Fisioterapi dada adalah kelompok terapi yang digunakan untuk

memobilisasi sekresi pulmonal. Fisioterapi ini menggunakan teknik

postural drainage, perkusi, vibrasi dan batuk efektif. Fisioterapi dada

sangat berguna bagi penderita penyakit respirasi baik yang bersifat akut
49

maupun kronik, dari kombinasi teknik tersebut sangat bermanfaat

mengatasi gangguan bersihan jalan nafas terutama pada balita. Pada balita

gejala infeksi pernapasan bawah biasanya lebih parah dibanding dengan

penyakit pernapasan atas dan dapat mencakup gejala gangguan

respiratorik yaitu batuk disertai produksi sekret berlebih, sesak nafas,

retraksi dada, takinea,dll.
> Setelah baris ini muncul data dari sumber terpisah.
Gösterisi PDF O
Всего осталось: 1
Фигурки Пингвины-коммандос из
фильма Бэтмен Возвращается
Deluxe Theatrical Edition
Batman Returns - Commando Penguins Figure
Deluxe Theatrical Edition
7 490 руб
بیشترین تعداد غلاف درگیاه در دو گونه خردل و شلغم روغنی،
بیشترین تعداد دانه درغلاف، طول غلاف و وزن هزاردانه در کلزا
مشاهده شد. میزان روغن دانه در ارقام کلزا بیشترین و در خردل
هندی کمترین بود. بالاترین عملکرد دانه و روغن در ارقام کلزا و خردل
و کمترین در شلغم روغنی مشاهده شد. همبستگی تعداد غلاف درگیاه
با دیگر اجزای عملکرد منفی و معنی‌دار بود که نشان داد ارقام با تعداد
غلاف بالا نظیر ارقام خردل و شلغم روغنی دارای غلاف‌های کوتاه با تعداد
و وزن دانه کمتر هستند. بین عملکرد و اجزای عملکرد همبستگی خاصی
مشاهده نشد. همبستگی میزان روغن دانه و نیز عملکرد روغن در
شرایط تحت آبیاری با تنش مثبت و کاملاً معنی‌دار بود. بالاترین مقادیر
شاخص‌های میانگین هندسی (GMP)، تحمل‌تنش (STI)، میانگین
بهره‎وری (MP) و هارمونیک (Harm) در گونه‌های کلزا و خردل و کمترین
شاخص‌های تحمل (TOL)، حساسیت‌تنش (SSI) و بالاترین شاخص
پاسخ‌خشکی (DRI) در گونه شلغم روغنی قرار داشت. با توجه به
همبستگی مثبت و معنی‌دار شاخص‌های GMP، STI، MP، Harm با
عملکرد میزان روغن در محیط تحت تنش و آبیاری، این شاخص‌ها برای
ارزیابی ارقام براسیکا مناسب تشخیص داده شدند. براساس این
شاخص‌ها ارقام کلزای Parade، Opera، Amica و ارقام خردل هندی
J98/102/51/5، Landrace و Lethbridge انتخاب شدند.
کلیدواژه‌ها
Pada anak dan bayi mekanisme batuk belum

sempurna sehingga tidak dapat membersihkan bersihan jalan napas dengan

sempurna. Dengan demikian perlu diadakan tindakan aktif dan pasif untuk

membersihkan jalan napas anak dan bayi (Wong, 2012).
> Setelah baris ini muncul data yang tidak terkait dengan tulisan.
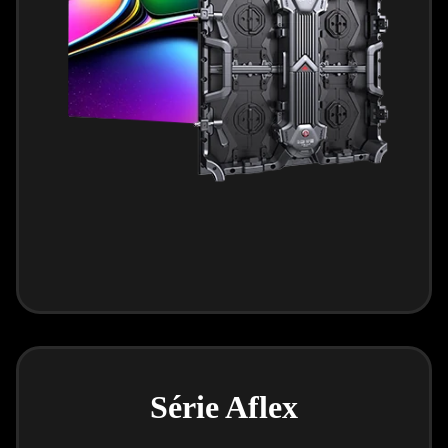
Série Aflex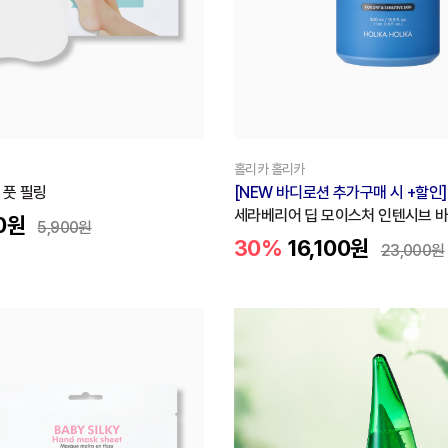
홀리카 홀리카
 풋 필링
[NEW 바디로션 추가구매 시 +할인]
세라베리어 딥 모이스처 인텐시브 
0
원
5,900
원
30%
16,100
원
23,000
원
Menurut Wong (2012), prosedur tindakan fisioterapi dada yang

benar adalah salah satu faktor keberhasilan pengaruh fisioterapi dada

terhadap bersihan jalan napas. Pada penelitian ini, fisioterapi dada

dilakukan 1 kali pertemuan dengan waktu di masing-masing tempat 2

sampai 3 menit dengan durasi waktu 15-20 menit setiap sesi. Hal ini

sejalan dengan penelitian Maidartati (2014) yang berjudul “Pengaruh

Fisioterapi Dada Terhadap Bersihan Jalan Nafas pada Anak Usia 1-5

Tahun yang mengalami Gangguan Bersihan Jalan Nafas” yang melakukan

fisioterapi dada satu kali selama 2 menit dengan durasi satu kali sesi

pemberian selama 15-20 menit dan hasil penelitian menunujukkan terdapat

pengaruh yang bermakna antara fisioterapi dada terhadap bersihan jalan

napas.
50

D. Keterbatasan Penelitian

Penulis menyadari bahwa masih terdapat beberapa keterbatasan

dalam penelitian ini, diantaranya:

1. Peneliti tidak meneliti apa saja faktor penggangu dari penelitian ini.
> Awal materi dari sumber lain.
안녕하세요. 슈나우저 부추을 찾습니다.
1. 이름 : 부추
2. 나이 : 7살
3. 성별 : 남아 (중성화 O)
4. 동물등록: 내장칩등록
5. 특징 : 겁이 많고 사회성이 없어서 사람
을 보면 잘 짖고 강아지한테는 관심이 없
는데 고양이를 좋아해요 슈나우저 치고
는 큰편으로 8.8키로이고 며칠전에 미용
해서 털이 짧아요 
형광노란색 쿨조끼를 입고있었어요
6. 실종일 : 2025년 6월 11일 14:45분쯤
Misalkan: Penggunaan alat (Nebulizer, Oksigen) dan pemberian antibiotik

pada responden. Sehingga peneliti mengambil semua responden yang

sesuai dengan kriteria inklusi tanpa memperhatikan responden yang

diambil mendapat terapi yang menggunakan alat atau tidak seperti

nebulizer, oksigen dan pemberian antibiotik.

2. Penelitian ini tidak menggunakan kelompok kontrol sebagai pembanding

karena hasil pre-test bersihan jalan nafas responden merupakan hasil

tindakan rumah sakit tanpa ada tindakan dari peneliti. jika peneliti

menggunakan kelompok kontol yang berbeda dengan kelompok interversi

peneliti akan kesulitan mendapatkan responden karena berdasarkan hasil

studi pendahuluan jumlah pasien di RSUD Kota Surakarta rata-rata 40

pasien.

3. Penelitian ini menggunakan responden yang berusia minimal 1 tahun

sehingga tidak dapat dilakukan tindakan fisioterapi dada secara lengkap

yaitu pada tahap pelaksanan batuk efektif tidak dapat dilakukan secara

optimal, sehingga pada items pengukuran pengeluaran sputum pada umur

1 tahun tidak ada perubahan yang signifikan.